- Official release poster
- Directed by: Sean McNamara
- Written by: Brian Egeston
- Produced by: Roma Downey; Autumn Bailey-Ford; Karl Horstmann;
- Starring: Dennis Quaid; Heather Graham; Jesse Metcalfe;
- Cinematography: Christian Sebaldt
- Edited by: Jeff Canavan
- Music by: Brandon Roberts
- Production companies: Metro-Goldwyn-Mayer; LightWorkers Media;
- Distributed by: Amazon Studios
- Release date: April 7, 2023 (Prime Video);
- Running time: 102 minutes
- Country: United States
- Language: English

= On a Wing and a Prayer (film) =

2023 film by Sean McNamara

On a Wing and a Prayer is a 2023 American biographical survival film directed by Sean McNamara and starring Dennis Quaid, Heather Graham, and Jesse Metcalfe. It was released on April 7, 2023.

==Plot==
On Easter Sunday 2009, Doug White, a 56-year-old pharmacist, his wife, and their two daughters return to Archibald, Louisiana, after attending a funeral for White's brother. Less than 10 minutes after their King Air 200 private plane (registered N559DW but mainly using the abbreviated callsign "niner delta whisky") takes off from Marco Island, Florida, the pilot dies of a heart attack. Fort Myers air traffic controllers and a flight instructor from Danbury, Connecticut, manage to teach Doug how to fly the plane and land it while the family, who attend a Church of Christ, pray for a miracle.

==Production==
On January 27, 2021, it was reported that Dennis Quaid would star in the faith-based family drama, his third time working with director Sean McNamara, with the screenplay written by Brian Egeston. On September 16, 2021, it was reported that Heather Graham would co-star, and that filming would begin that fall. On October 12, 2021, it was reported that Jesse Metcalfe had joined the cast.

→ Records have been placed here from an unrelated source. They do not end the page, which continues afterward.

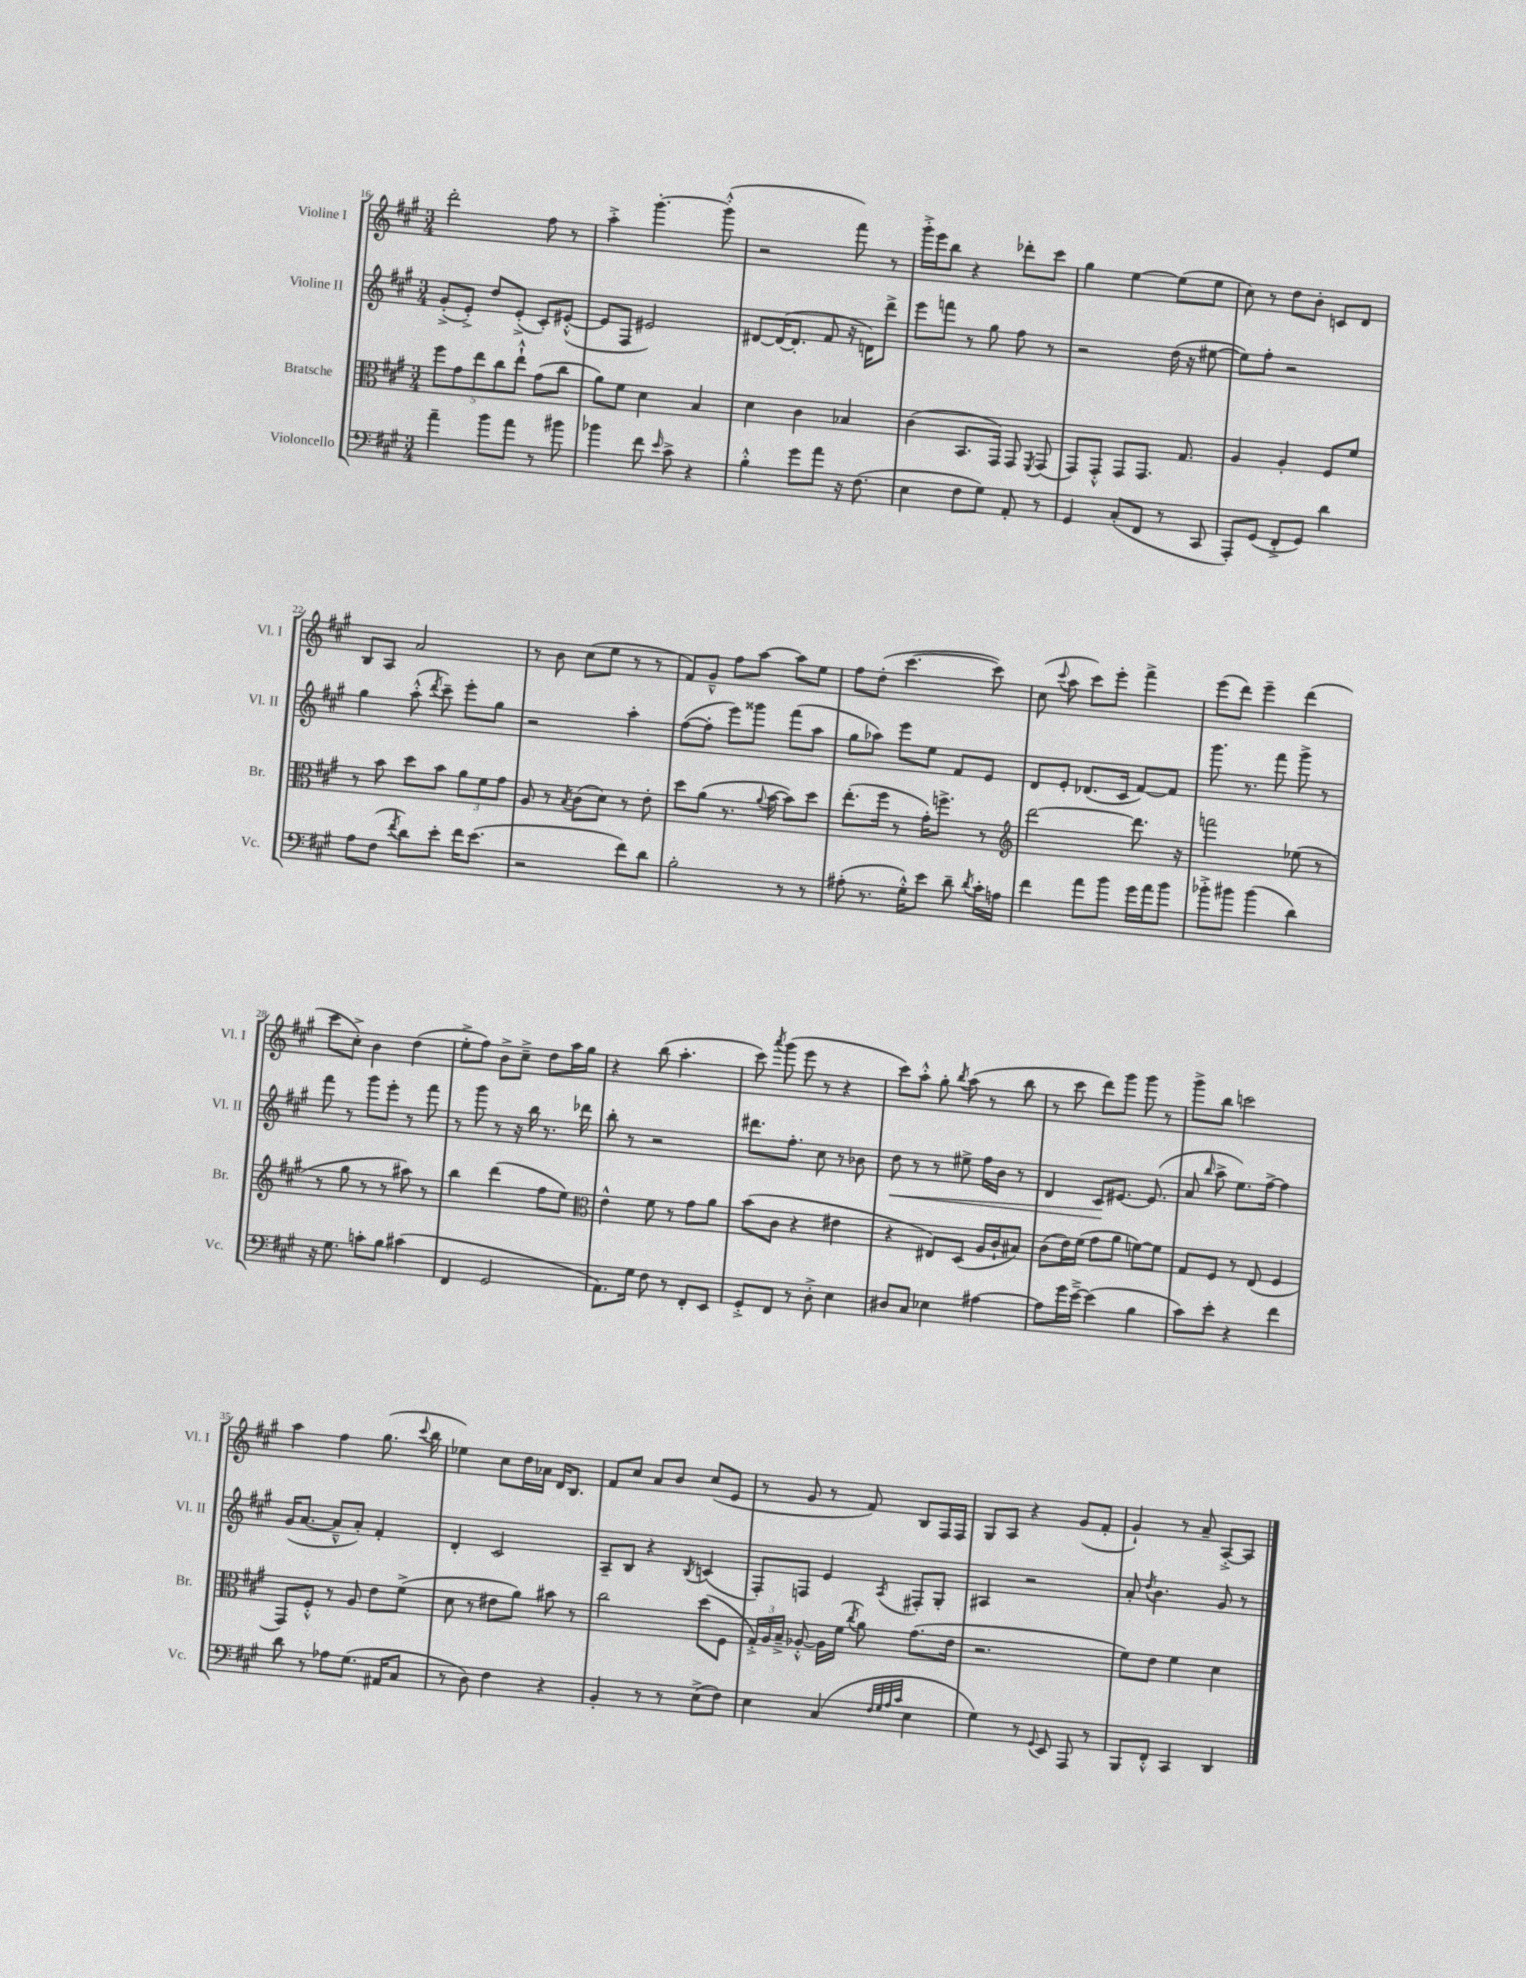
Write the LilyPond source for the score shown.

<<
\new StaffGroup <<
\new Staff = "s0" \with { instrumentName = "Violine I" shortInstrumentName = "Vl. I" } {
    \clef treble \key a \major \numericTimeSignature \time 3/4
    \autoBeamOff d'''2-. fis''8 r8 |
    a''4-.-> gis'''4.~-. gis'''8-.-^( |
    r2 fis'''8) r8 |
    gis'''16[-.-> e'''16 b''8] r4 des'''8[-. cis'''8] |
    gis''4 e''4~ e''8[( e''8] |
    cis''8) r8 d''8[ b'8]-. c'8[ d'8] |
    b8[ a8] a'2 |
    r8 b'8 cis''8[( e''8] r8 r8 |
    fis'8[) gis'8]---^ fis''8[ a''8]~ a''8[ e''8] |
    fis''8[ d''8]-.( cis'''4.~ cis'''8) |
    cis''8( \appoggiatura { cis'''8 } a''8 cis'''8[) e'''8]-. fis'''4-> |
    e'''8[( d'''8]) e'''4-- d'''4( |
    cis'''8[ cis''8]-.->) b'4 d''4( |
    e''8[-.-> fis''8]) b'8[-> cis''8]---> d''8[ a''16 gis''16] |
    r4 b''8( a''4.-. |
    cis'''8) \acciaccatura { a'''8 } gis'''8( e'''8 r8 r4 |
    cis'''8[) a''8]-.-^ gis''8-. \acciaccatura { b''8 } a''8( r8 b''8 |
    r8 cis'''8 d'''8[) gis'''8] gis'''8 r8 |
    gis'''8[-> b''8] c'''2 |
    a''4 fis''4 gis''8.( \appoggiatura { cis'''8 } b''16 |
    ees''4) cis''8[ d''16 aes'16] d'16[ b8.] |
    fis'8[ cis''8] a'8[ b'8] cis''8[( e'8] |
    r8 gis'8 r8 fis'8) b8[ fis16 fis16] |
    gis8[ a8] r4 gis'8[( fis'8]-. |
    gis'4-!) r8 a'8-- a8[~-.-> a8] \bar "|." |
}
\new Staff = "s1" \with { instrumentName = "Violine II" shortInstrumentName = "Vl. II" } {
    \clef treble \key a \major \numericTimeSignature \time 3/4
    \autoBeamOff gis'8[-.->( e'8]-.->) d''8[ e'8]-.->( cis'8[-.) eis'8]~-.-^( |
    eis'8[ fis8] eis'2) |
    dis'8[~ dis'16~( dis'8.]-. fis'8 r16 d'16[) d'''8]-> |
    e'''8[ f'''8] r8 gis''8 fis''8 r8 |
    r2 d''16( r16 eis''8~ |
    eis''8[) fis''8]-. r2 |
    gis''4 a''8-.-^( \acciaccatura { d'''8 } cis'''8--) e'''8[-. gis''8] |
    r2 a''4-. |
    fis''8[~( fis''8]-. e'''8[) gisis'''8] fis'''8[( a''8] |
    gis''8[ aes''8]) e'''8[ e''8] fis'8[ e'8] |
    d'8[ e'8]-. des'8.[( cis'16] fis'8[~) fis'8] |
    gis'''8. r8. fis'''8 gis'''8-> r8 |
    fis'''8 r8 gis'''8[ e'''8]-. r8 fis'''8 |
    r8 gis'''8 r8 r16 b''16 r8. des'''16 |
    b''8-. r8 r2 |
    dis'''8.[ fis''8.]-. cis''8 r8 bes'8 |
    d''8\< r8 r8 eis''8-> fis''16[ b'16] r8 |
    d'4 cis'8[\! eis'8.]~ eis'8.( |
    a'8 \grace { b''16 } a''8-> e''8.[) fis''16]~-> fis''4 |
    gis'16[( a'8.]~ a'8[---^ a'8]-.) fis'4-. |
    d'4-. cis'2 |
    a8[-- b8] r4 \acciaccatura { b8 } c'4( |
    fis8[-.) f8] e'4 \acciaccatura { a8 } fis8[-. gis8]-. |
    ais4 r2 |
    a'8-. \acciaccatura { d''8 } b'4. gis'8 r8 \bar "|." |
}
\new Staff = "s2" \with { instrumentName = "Bratsche" shortInstrumentName = "Br." } {
    \clef alto \key a \major \numericTimeSignature \time 3/4
    \autoBeamOff \tuplet 5/4 { fis''8[ gis'8 e''8 cis''8 e''8]-!-^ } gis'8[( cis''8] |
    a'8[) fis'8] d'4 b4 |
    d'4 cis'4 bes4 |
    cis'4( b,8.[ gis,16]) gis,8 \acciaccatura { fis,8 } gis,8( |
    gis,8[) gis,8]-.-^ gis,8[ gis,8.] gis8. |
    a4 a4-. fis8[ fis'8] |
    r8 b'8 d''8[ b'8] \tuplet 3/2 { a'8[ fis'8 gis'8] } |
    a8 r8 \acciaccatura { b8 } cis'8[( d'8]) r8 e'8-. |
    d''8[ a'8]( r8. \appoggiatura { a'8 } b'16~ b'8[) d''8] |
    e''8.[-.( fis''16] r8 gis'16[-.) f''8.]-> r8 |
    \clef treble d'''2~ d'''8. r16 |
    f'''2 ees''8( r8 |
    r8 gis''8 r8 r8 ais''8) r8 |
    b''4 d'''4( fis''8[ e''8]) |
    \clef alto e'4-^ fis'8 r8 gis'8[ a'8] |
    b'8[( cis'8] r4 eis'4 |
    r4 eis8[) d8]( a16[ cis'16-! bis8]) |
    cis'8[( e'16) fis'16]( gis'8[ a'8] f'8[~) f'8] |
    gis8[ fis8] r8 e8( fis4 |
    gis,8[) fis8]-.-^ r8 a8 e'8[ fis'8]->( |
    d'8 r8 eis'8[ a'8]) bis'8 r8 |
    cis''2 d''8[( fis8] |
    \tuplet 3/2 { gis16[-.->) a16 b16]---> } aes8~-.-^ aes16[ fis'16]( \acciaccatura { cis''8 } a'8) gis'8.[( e'16] |
    r2. |
    fis'8[) e'8] fis'4 d'4 \bar "|." |
}
\new Staff = "s3" \with { instrumentName = "Violoncello" shortInstrumentName = "Vc." } {
    \clef bass \key a \major \numericTimeSignature \time 3/4
    \autoBeamOff a'4-- b'8[ a'8] r8 bis'8 |
    bes'4 fis'8 \grace { e'16 } cis'8-> r4 |
    b4-.-^ gis'8[ a'8] r16 fis8.( |
    e4 fis8[ gis8]) a,8-. r8 |
    gis,4 cis8[-.( fis,8] r8 cis,8 |
    a,,8[-.) gis,8]( fis,8[-.-> gis,8]) d'4 |
    a8[ fis8]( \acciaccatura { fis'8 } d'8[) e'8]-. fis'16[ e'8.]( |
    r2 fis'8[) d'8] |
    b2-. r8 r8 |
    ais8-.( r8. gis16[-.-^) e'8] d'8-- \acciaccatura { d'8 } cis'16[-. a16] |
    fis'4 a'8[ b'8] gis'16[ a'16 b'8] |
    bes'8[-.-> bis'8] bis'4( d'4) |
    r16 gis8. c'8[-. b8] cis'4( |
    fis,4 gis,2 |
    a,8.[) gis16] fis8 r8 fis,8[-. e,8] |
    gis,8[-.-> fis,8] r8 d8-.-> e4 |
    dis8[ cis8] ees4 ais4~ |
    ais8[ gis'16 e'16]~---> e'4( b4 |
    cis'8[) e'8]-. r4 fis'4 |
    d'8 r8 aes8[ gis8.]( ais,16[ cis8] |
    r8 d8) fis4 r4 |
    b,4-. r8 r8 e8[->( fis8]) |
    e4 cis4( \grace { fis32[ gis32 a32 cis'32] } e4 |
    gis4) r8 \appoggiatura { gis,8 } e,8 a,,8 r8 |
    b,,8[ fis,8]-.-^ cis,4 d,4 \bar "|." |
}
>>
>>
\layout { \context { \Score currentBarNumber = #16 } }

The film is based on the 2009 true story of Doug White, a passenger who was forced to land the King Air 200 plane on which he was traveling with his wife and daughters, after the pilot unexpectedly died mid-flight with no co-pilot on board.

==Release==
The film was originally going to be released theatrically on August 31, 2022 by United Artists Releasing, before ultimately being released on Prime Video on April 7, 2023.

==Reception==
 Metacritic, which uses a weighted average, assigned the film a score of 19 out of 100, based on 5 critics, indicating "overwhelming dislike".

== Awards ==
For his performance, Dennis Quaid was awarded the Grace Award for the Movies Category at the 2024 MovieGuide Awards.